**** Provided data ****

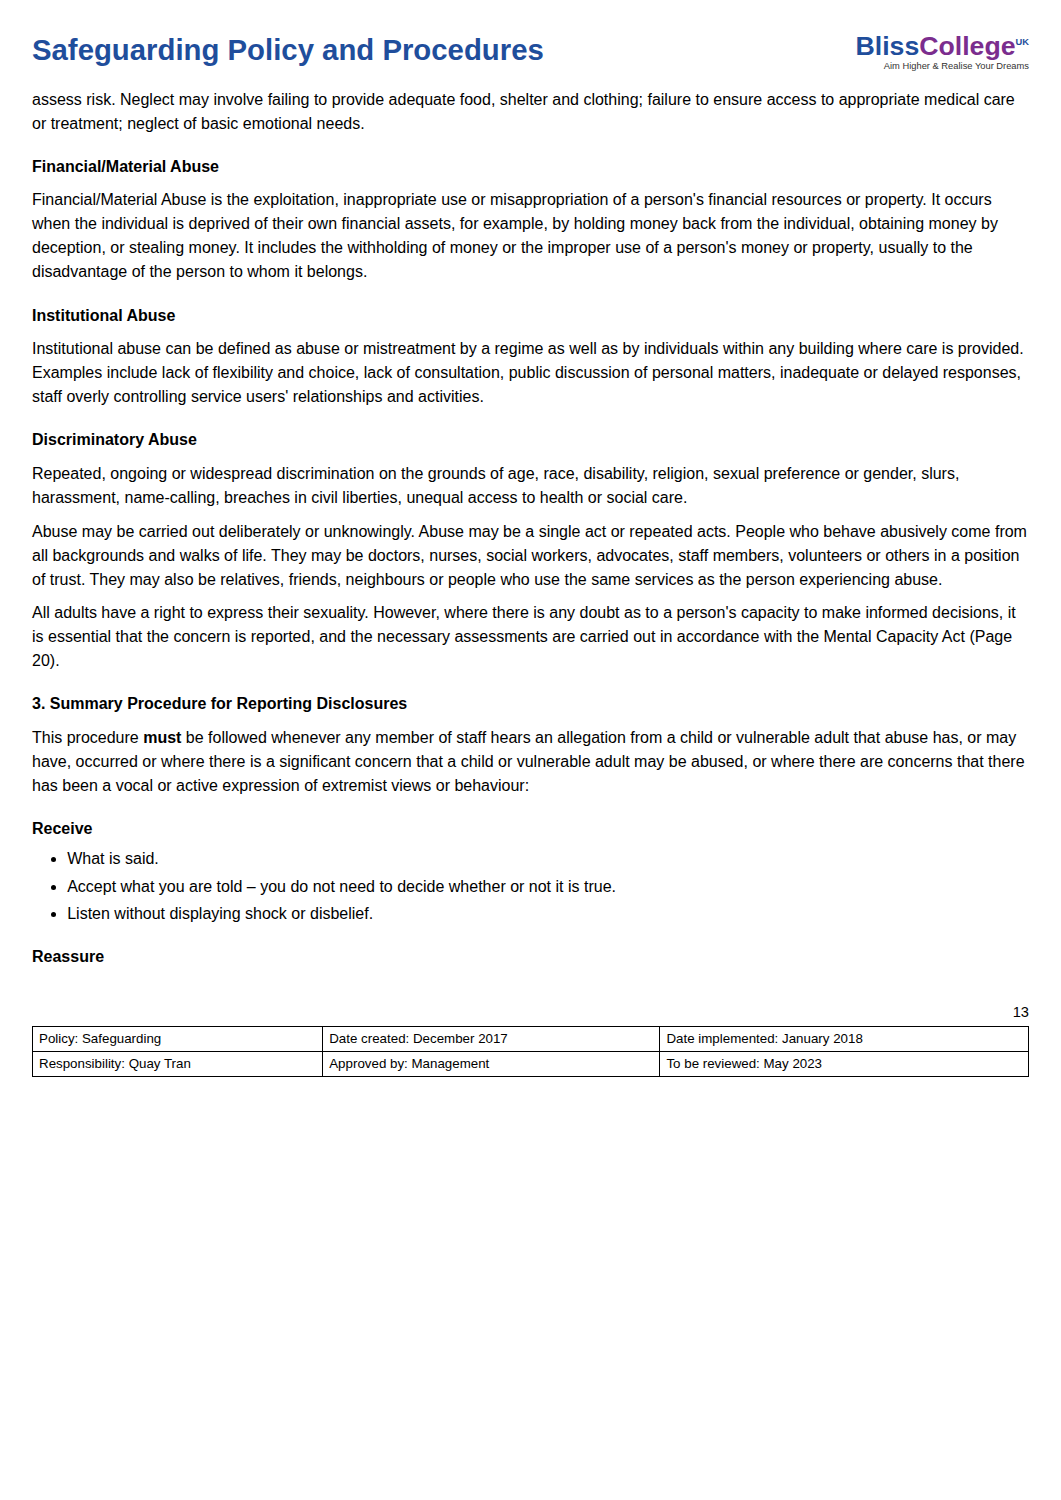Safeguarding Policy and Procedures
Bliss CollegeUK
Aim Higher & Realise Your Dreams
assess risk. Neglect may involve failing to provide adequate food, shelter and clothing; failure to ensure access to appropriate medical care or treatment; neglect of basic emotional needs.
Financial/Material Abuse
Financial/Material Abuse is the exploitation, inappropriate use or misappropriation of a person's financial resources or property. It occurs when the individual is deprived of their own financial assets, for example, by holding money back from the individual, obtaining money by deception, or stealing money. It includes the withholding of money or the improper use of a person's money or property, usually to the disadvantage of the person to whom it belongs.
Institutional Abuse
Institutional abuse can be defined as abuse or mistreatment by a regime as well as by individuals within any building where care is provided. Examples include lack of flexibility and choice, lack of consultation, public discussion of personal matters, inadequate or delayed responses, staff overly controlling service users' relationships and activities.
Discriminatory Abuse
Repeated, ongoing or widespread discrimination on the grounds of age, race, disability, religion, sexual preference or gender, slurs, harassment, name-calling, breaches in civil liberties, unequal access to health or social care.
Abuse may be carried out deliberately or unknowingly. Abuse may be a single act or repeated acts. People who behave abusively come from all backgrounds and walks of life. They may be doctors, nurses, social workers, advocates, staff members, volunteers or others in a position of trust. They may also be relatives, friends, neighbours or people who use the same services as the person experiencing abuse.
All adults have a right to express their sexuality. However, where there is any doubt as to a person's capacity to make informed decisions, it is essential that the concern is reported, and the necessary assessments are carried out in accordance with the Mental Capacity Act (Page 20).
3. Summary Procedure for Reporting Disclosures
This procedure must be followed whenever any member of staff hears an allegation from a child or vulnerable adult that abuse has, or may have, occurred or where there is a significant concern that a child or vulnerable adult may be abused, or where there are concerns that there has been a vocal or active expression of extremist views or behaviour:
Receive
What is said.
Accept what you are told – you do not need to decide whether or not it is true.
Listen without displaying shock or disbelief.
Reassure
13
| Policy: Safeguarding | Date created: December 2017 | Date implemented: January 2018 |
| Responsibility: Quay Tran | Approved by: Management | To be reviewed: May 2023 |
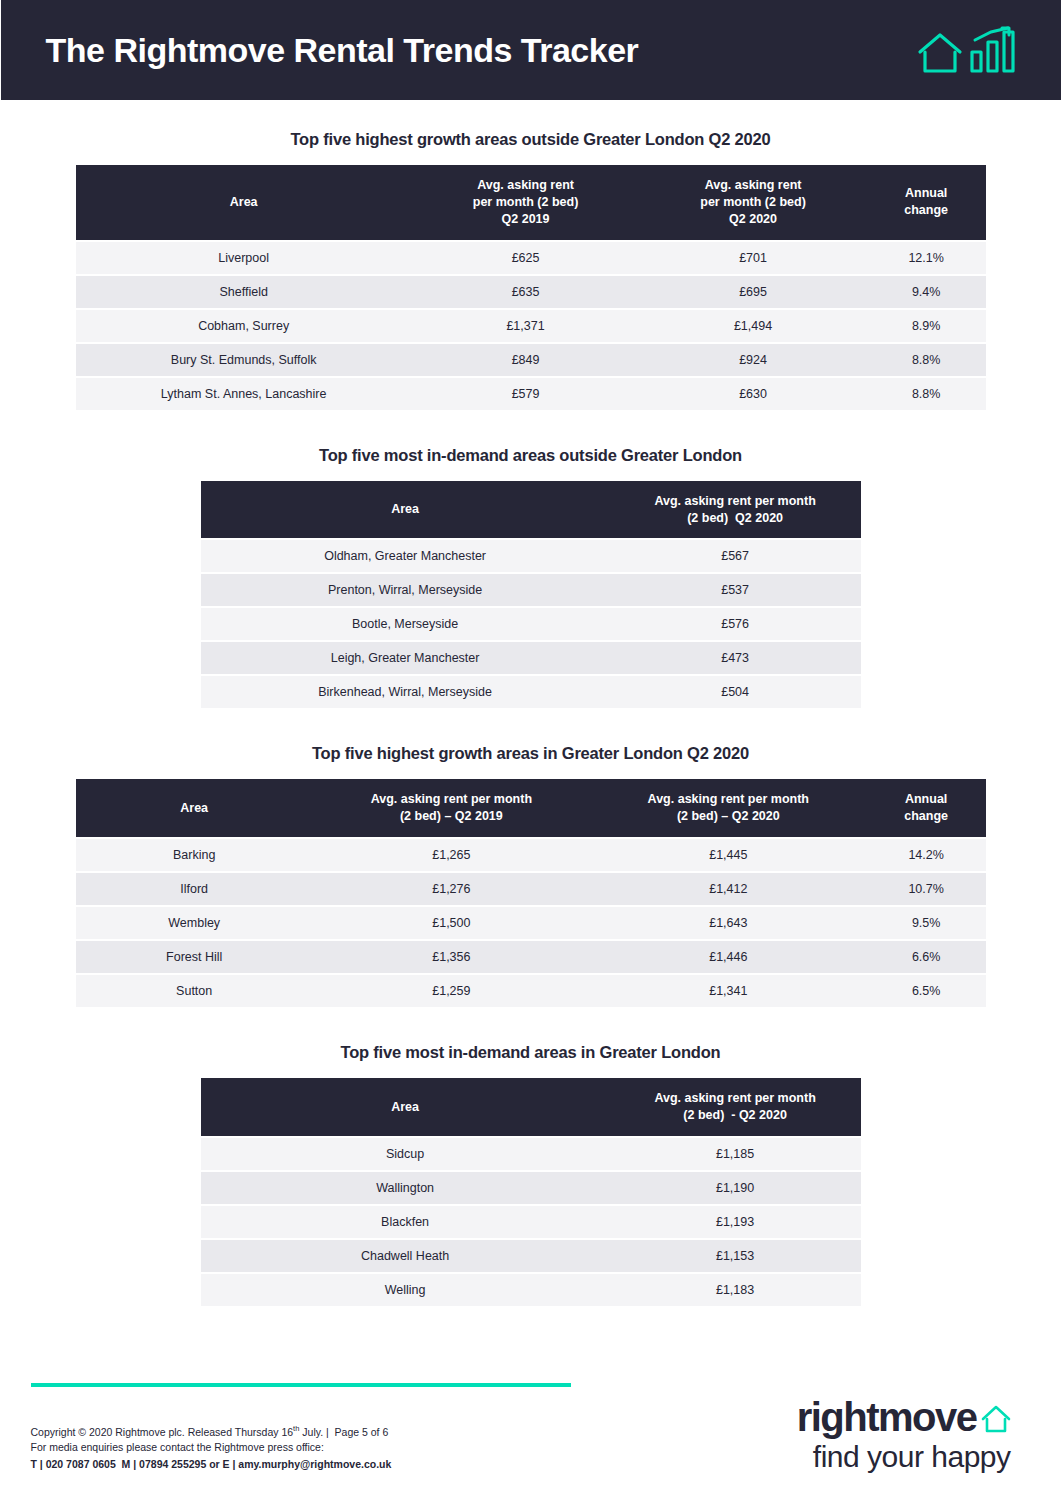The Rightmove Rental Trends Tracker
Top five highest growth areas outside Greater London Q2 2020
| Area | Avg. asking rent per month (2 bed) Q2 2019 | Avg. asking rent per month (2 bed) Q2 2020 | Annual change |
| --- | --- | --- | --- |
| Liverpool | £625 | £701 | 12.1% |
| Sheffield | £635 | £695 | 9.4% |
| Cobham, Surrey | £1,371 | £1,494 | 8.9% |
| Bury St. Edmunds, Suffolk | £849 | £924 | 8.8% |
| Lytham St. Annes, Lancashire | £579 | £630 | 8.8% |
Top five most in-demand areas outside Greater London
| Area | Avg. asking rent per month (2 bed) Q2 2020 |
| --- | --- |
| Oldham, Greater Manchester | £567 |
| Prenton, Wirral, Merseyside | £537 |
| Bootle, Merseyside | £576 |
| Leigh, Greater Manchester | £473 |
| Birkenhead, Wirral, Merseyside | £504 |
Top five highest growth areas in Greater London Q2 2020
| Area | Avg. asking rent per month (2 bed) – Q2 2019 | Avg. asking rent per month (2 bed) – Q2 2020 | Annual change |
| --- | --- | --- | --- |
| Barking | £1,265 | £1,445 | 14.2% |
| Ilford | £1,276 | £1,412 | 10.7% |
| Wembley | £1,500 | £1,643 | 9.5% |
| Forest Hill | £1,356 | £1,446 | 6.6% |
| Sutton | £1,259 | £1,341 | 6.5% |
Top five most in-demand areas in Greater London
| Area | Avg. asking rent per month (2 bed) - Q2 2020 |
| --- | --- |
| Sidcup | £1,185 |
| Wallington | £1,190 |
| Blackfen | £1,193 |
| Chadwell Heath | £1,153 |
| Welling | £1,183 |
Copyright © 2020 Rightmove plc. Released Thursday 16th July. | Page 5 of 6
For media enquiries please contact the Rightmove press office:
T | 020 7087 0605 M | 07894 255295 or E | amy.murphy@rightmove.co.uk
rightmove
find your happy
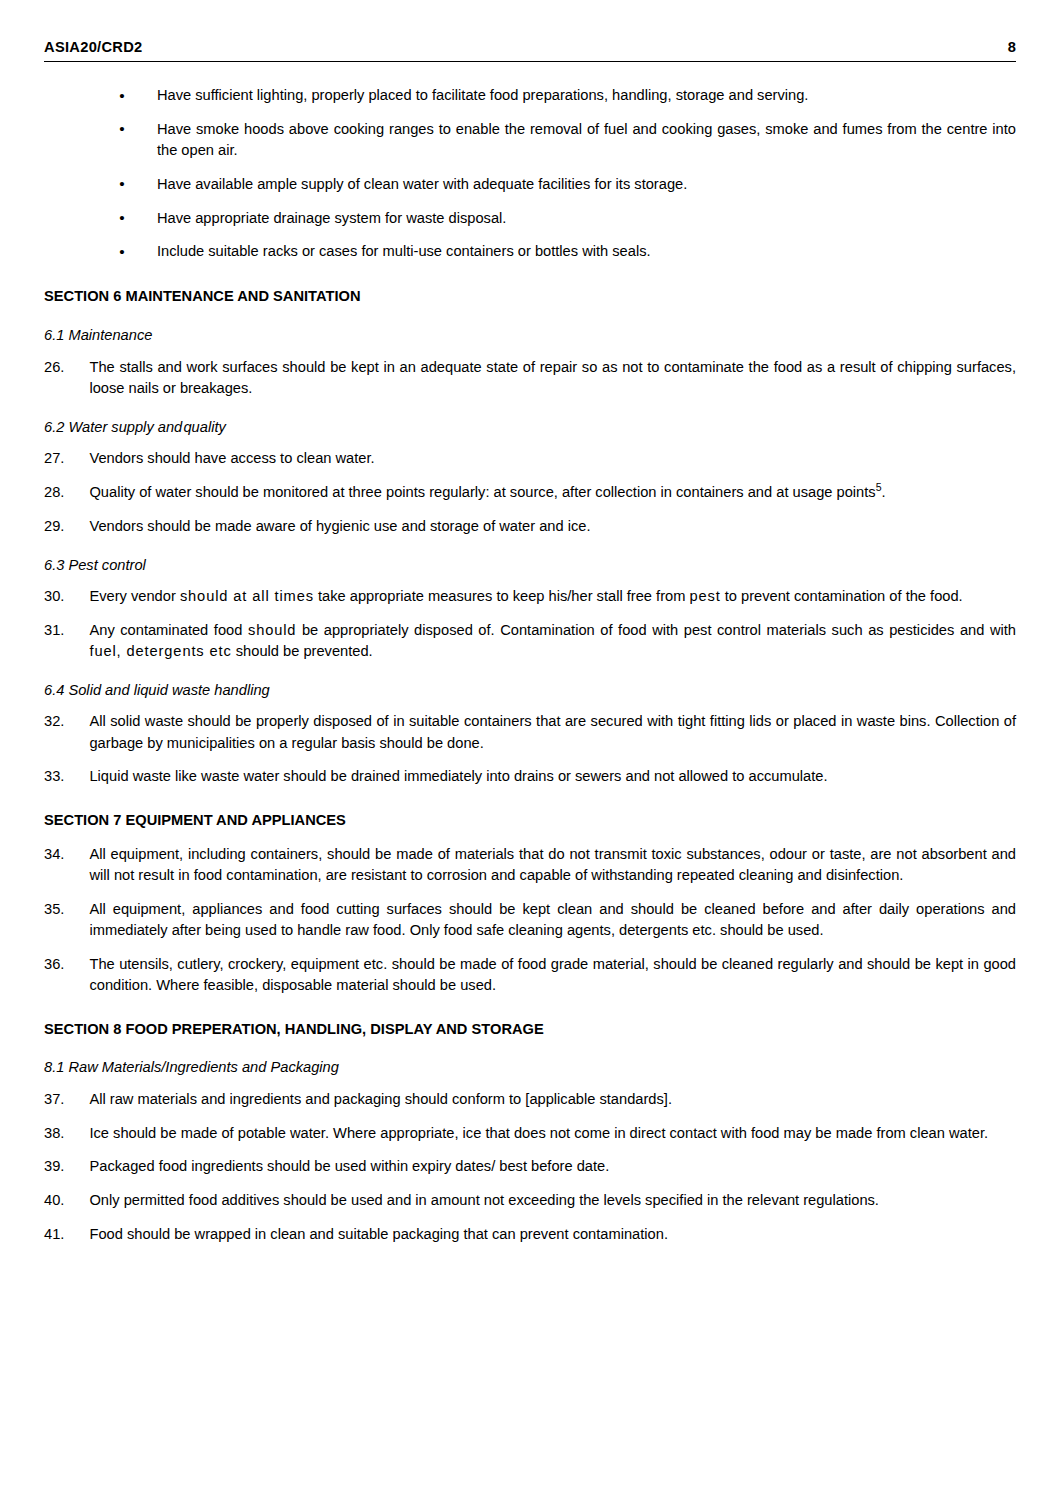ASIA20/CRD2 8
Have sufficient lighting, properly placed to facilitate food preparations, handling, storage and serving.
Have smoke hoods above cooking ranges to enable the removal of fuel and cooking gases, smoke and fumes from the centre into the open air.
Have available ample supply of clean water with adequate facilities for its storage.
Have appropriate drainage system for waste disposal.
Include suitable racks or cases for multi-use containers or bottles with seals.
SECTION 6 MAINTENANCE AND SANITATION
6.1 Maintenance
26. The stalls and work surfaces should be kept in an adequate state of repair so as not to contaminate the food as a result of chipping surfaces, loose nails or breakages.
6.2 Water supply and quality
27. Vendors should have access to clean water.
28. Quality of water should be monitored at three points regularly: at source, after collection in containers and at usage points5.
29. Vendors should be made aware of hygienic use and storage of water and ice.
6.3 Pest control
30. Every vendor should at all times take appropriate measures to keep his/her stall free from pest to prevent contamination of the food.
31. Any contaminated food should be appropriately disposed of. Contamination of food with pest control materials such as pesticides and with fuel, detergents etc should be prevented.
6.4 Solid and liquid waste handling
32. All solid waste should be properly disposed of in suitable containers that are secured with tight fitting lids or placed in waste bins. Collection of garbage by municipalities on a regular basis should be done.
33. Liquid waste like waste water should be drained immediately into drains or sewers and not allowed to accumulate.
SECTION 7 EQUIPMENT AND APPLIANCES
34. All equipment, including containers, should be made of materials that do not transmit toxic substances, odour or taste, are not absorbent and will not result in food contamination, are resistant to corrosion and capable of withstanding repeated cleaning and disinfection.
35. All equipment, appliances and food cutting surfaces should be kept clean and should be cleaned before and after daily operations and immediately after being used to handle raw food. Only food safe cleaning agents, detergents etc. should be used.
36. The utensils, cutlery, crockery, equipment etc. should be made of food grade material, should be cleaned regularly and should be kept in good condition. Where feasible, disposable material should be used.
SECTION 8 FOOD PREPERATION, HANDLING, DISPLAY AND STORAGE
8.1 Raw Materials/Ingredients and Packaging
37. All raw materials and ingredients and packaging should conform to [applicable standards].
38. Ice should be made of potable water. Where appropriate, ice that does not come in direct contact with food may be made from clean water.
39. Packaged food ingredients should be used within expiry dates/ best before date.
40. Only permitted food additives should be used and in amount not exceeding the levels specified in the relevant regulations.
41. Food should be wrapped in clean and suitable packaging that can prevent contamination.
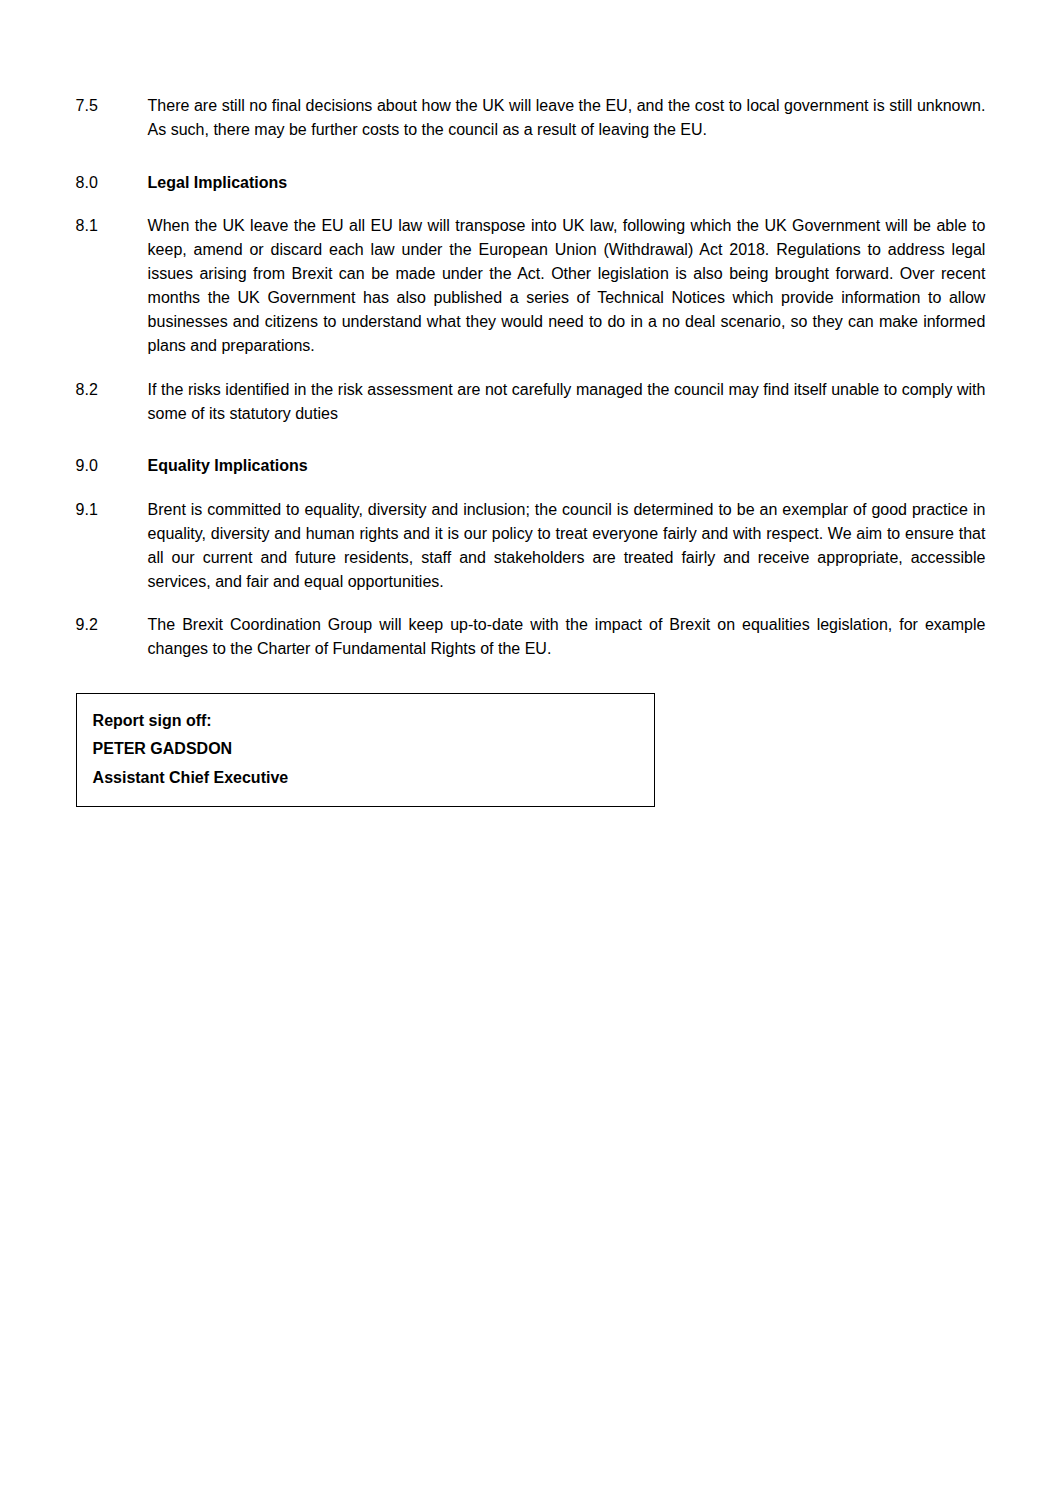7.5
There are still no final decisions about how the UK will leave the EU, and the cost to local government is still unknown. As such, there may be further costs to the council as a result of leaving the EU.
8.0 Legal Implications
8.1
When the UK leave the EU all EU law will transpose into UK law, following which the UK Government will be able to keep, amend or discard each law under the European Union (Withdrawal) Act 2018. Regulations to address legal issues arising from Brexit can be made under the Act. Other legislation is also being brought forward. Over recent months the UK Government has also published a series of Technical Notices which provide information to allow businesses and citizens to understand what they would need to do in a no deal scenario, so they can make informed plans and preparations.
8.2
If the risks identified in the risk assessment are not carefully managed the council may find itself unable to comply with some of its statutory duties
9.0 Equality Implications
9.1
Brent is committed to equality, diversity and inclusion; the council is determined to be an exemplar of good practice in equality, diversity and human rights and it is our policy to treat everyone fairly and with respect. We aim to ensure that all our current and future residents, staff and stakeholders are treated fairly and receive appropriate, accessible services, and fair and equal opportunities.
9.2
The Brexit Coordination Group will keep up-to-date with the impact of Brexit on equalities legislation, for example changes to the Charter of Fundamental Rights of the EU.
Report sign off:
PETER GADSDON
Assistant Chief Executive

****

- Assigned task -
"3. Summary Procedure" marks the first line to copy, and "Sheffield | £635 | £695 | 9.4% |" marks the last. Repeat that stretch above exactly, with no pictures.

- Reply to the exercise -
3. Summary Procedure for Reporting Disclosures
This procedure must be followed whenever any member of staff hears an allegation from a child or vulnerable adult that abuse has, or may have, occurred or where there is a significant concern that a child or vulnerable adult may be abused, or where there are concerns that there has been a vocal or active expression of extremist views or behaviour:
Receive
What is said.
Accept what you are told – you do not need to decide whether or not it is true.
Listen without displaying shock or disbelief.
Reassure
13
| Policy: Safeguarding | Date created: December 2017 | Date implemented: January 2018 |
| Responsibility: Quay Tran | Approved by: Management | To be reviewed: May 2023 |
The Rightmove Rental Trends Tracker
Top five highest growth areas outside Greater London Q2 2020
| Area | Avg. asking rent per month (2 bed) Q2 2019 | Avg. asking rent per month (2 bed) Q2 2020 | Annual change |
| --- | --- | --- | --- |
| Liverpool | £625 | £701 | 12.1% |
| Sheffield | £635 | £695 | 9.4% |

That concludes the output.